As I outlined in a post last week, there have been a lot of articles lately which outline how a better appreciation of what science is and who scientists are is needed. This has inevitably led to posts and articles calling for more scientists to get involved with public engagement activities. But there are a number of problems that I can see with generally asking for more public engagement:
1. ‘Public engagement with science’ is an ambiguous phrase and can mean many things. This is outlined eloquently by Alice Bell in a blog post entitled, ‘What’s this public engagement with science thing then?’ I recommend reading it in full but here is a snippet of the post:
‘The public’, ‘engagement’, ‘science’ or ‘scientists’ are just simplifications we’ve made up to make the big wide complicated world easier to understand.

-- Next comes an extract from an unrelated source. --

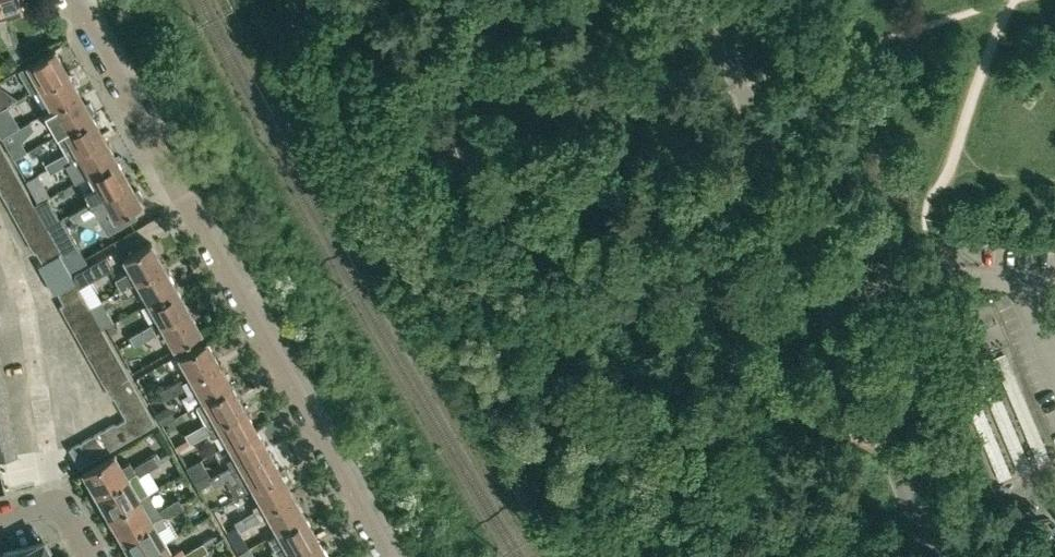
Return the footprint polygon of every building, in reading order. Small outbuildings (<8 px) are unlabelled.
[(22,3),(21,0),(0,0),(0,10),(22,3)] [(4,18),(0,19),(0,32),(8,30),(4,18)] [(8,30),(0,32),(0,39),(2,44),(12,41),(8,30)] [(26,64),(26,65),(38,85),(67,69),(54,47),(26,64)] [(38,85),(51,108),(79,91),(67,69),(38,85)] [(5,89),(0,86),(0,108),(18,98),(5,89)] [(44,112),(47,117),(56,134),(63,130),(92,114),(91,112),(94,109),(90,102),(86,103),(79,91),(51,108),(44,112)] [(0,136),(20,125),(8,104),(0,109),(0,136)] [(76,152),(69,156),(70,156),(104,136),(92,114),(63,130),(76,152)] [(69,156),(66,151),(56,157),(61,166),(65,164),(75,181),(88,174),(88,175),(117,159),(104,136),(70,156),(69,156)] [(14,158),(27,151),(22,143),(9,150),(14,158)] [(0,150),(0,165),(10,160),(3,148),(0,150)] [(50,172),(61,166),(56,157),(45,163),(50,172)] [(123,161),(118,160),(117,159),(88,175),(94,185),(84,190),(93,207),(97,205),(94,200),(103,196),(130,181),(125,173),(127,167),(123,161)] [(0,165),(0,180),(16,171),(10,160),(0,165)] [(0,180),(0,191),(2,194),(22,183),(22,182),(16,171),(0,180)] [(31,190),(44,183),(38,174),(26,180),(31,190)] [(140,190),(134,188),(130,181),(103,196),(94,200),(97,205),(93,207),(107,230),(135,214),(132,209),(142,203),(142,202),(143,196),(140,190)] [(22,183),(2,194),(8,205),(29,194),(22,183)] [(29,194),(8,205),(15,217),(35,205),(34,203),(29,194)] [(38,201),(34,203),(35,205),(42,217),(46,225),(47,225),(59,218),(60,217),(48,196),(38,201)] [(35,205),(15,217),(21,228),(42,217),(35,205)] [(42,217),(21,228),(27,240),(48,228),(47,227),(46,225),(42,217)] [(66,257),(81,248),(63,217),(47,227),(54,240),(61,251),(66,257)] [(48,228),(27,240),(34,251),(54,240),(48,228)] [(54,240),(34,251),(34,252),(36,251),(42,262),(61,251),(54,240)] [(164,263),(151,241),(123,257),(130,269),(115,278),(120,288),(136,280),(136,279),(164,263)] [(107,254),(74,272),(75,280),(75,281),(78,286),(114,267),(107,254)] [(176,285),(164,263),(136,279),(136,280),(148,301),(176,285)] [(78,286),(75,281),(57,291),(63,302),(60,304),(60,305),(82,293),(78,286)] [(148,301),(161,324),(189,308),(176,285),(148,301)] [(60,305),(67,316),(89,304),(82,293),(60,305)] [(102,328),(106,325),(113,322),(101,300),(90,306),(90,307),(95,316),(102,327),(102,328)] [(90,307),(90,306),(89,304),(67,316),(73,328),(95,316),(90,307)] [(202,330),(189,308),(161,324),(173,346),(202,330)] [(73,328),(79,339),(102,327),(95,316),(73,328)] [(113,322),(106,325),(110,334),(117,330),(113,322)] [(150,323),(141,328),(146,338),(156,332),(150,323)] [(79,339),(86,351),(108,338),(102,328),(102,327),(79,339)] [(136,344),(146,338),(141,328),(129,335),(132,339),(136,344)] [(86,351),(92,362),(114,350),(108,338),(86,351)] [(206,339),(179,355),(191,377),(219,361),(206,339)] [(92,362),(99,374),(121,361),(114,350),(92,362)] [(99,374),(105,385),(127,373),(121,361),(99,374)] [(191,378),(184,382),(182,377),(170,384),(176,392),(186,386),(189,391),(197,387),(204,400),(196,404),(196,405),(232,384),(219,361),(191,377),(191,378)] [(112,397),(114,396),(134,384),(127,373),(105,385),(112,397)] [(114,396),(120,407),(140,396),(138,391),(134,384),(114,396)] [(165,398),(176,392),(170,384),(160,389),(165,398)] [(196,405),(205,422),(196,427),(200,436),(211,431),(207,425),(243,405),(232,384),(196,405)] [(8,404),(6,391),(0,392),(0,405),(8,404)] [(120,407),(126,418),(146,407),(140,396),(120,407)] [(11,417),(8,404),(0,405),(0,419),(11,417)] [(169,404),(155,412),(161,422),(175,414),(169,404)] [(255,426),(243,405),(207,425),(211,431),(214,436),(222,432),(227,442),(255,426)] [(155,423),(146,407),(126,418),(135,434),(155,423)] [(13,430),(11,417),(0,419),(0,432),(13,430)] [(115,421),(113,422),(124,441),(135,434),(126,418),(116,423),(115,421)] [(113,422),(102,428),(113,447),(124,441),(113,422)] [(268,448),(255,426),(227,442),(234,455),(226,459),(230,465),(232,469),(268,448)] [(189,442),(200,436),(196,427),(185,433),(189,442)] [(102,428),(91,435),(102,453),(113,447),(102,428)] [(15,443),(13,430),(0,432),(0,445),(15,443)] [(91,435),(80,441),(91,460),(102,453),(91,435)] [(69,447),(80,465),(80,466),(91,460),(80,441),(69,447)] [(18,456),(15,443),(0,445),(0,459),(18,456)] [(247,477),(252,487),(280,471),(268,448),(232,469),(230,465),(218,471),(224,480),(235,474),(239,481),(247,477)] [(114,453),(82,470),(95,493),(135,471),(137,476),(137,475),(148,469),(143,459),(132,465),(130,460),(121,465),(114,453)] [(158,463),(153,453),(143,459),(148,469),(158,463)] [(156,494),(168,490),(161,470),(149,475),(156,494)] [(95,493),(108,516),(148,493),(137,475),(137,476),(135,471),(95,493)] [(194,480),(198,488),(211,481),(214,486),(224,480),(218,471),(209,476),(207,472),(194,480)] [(253,505),(255,508),(244,515),(249,524),(260,518),(257,512),(292,491),(280,471),(252,487),(260,501),(253,505)] [(304,514),(292,491),(257,512),(260,518),(262,521),(270,517),(277,530),(304,514)] [(108,516),(121,538),(159,515),(157,510),(157,509),(148,493),(108,516)] [(173,512),(182,506),(184,506),(178,497),(167,503),(173,512)] [(132,556),(139,556),(166,541),(159,529),(166,525),(162,518),(173,512),(167,503),(157,509),(157,510),(159,515),(121,538),(132,556)] [(317,537),(304,514),(277,530),(278,531),(268,536),(274,548),(272,549),(275,554),(279,552),(282,556),(283,556),(317,537)] [(236,525),(226,531),(228,535),(238,553),(249,547),(239,529),(249,524),(244,515),(234,520),(236,525)] [(317,537),(283,556),(290,554),(292,556),(328,556),(317,537)] [(203,540),(192,546),(198,556),(208,549),(203,540)] [(43,541),(0,552),(0,556),(52,556),(43,541)] [(166,541),(139,556),(175,556),(166,541)] [(184,556),(195,556),(198,556),(192,546),(182,553),(184,556)] [(241,556),(254,556),(249,547),(238,553),(241,556)]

These terms are still real and meaningful, but at the very least, they’re open to a bit of playful reinterpretation.
2. Despite continued calls for more people to be involved with public engagement, many scientists don’t appreciate the variety of different ways which they can interact with ‘the public’ (for want of a better term) and stick to a limited repertoire of activities that only engage a limited audience. It may be possible that because of the ambiguities of the term scientists don’t realise what activities fall until the title of ‘public engagement’.
3. The biggest problem with encouraging all scientists to engage the public is that not every scientist wants to do, or is capable of carrying out, public engagement activities. This was highlighted to me by a meeting I had with a scientist earlier this week. He explained how he would love for his research to be ‘out there’ and for more people to understand what he did. However he continued to say that, despite having a lot of respect for scientists who were also great communicators, he personally wasn’t the right person to tell people about his work; not only did he not have the time but he felt he didn’t have the right personality to effectively communicate his research.
Although more quality public engagement is needed, the greatest challenge is finding the balance between encouraging more scientists to step up and try a variety of different activities, allowing those who already do it the space and time to carry out effective public engagement, and finding ways for those who don’t want to take on the personal responsibility to communicate their research through professional science communicators. This is extremely complicated and simply calling for ‘greater public engagement with science’ does not communicate this or help address any of the problems laid out above.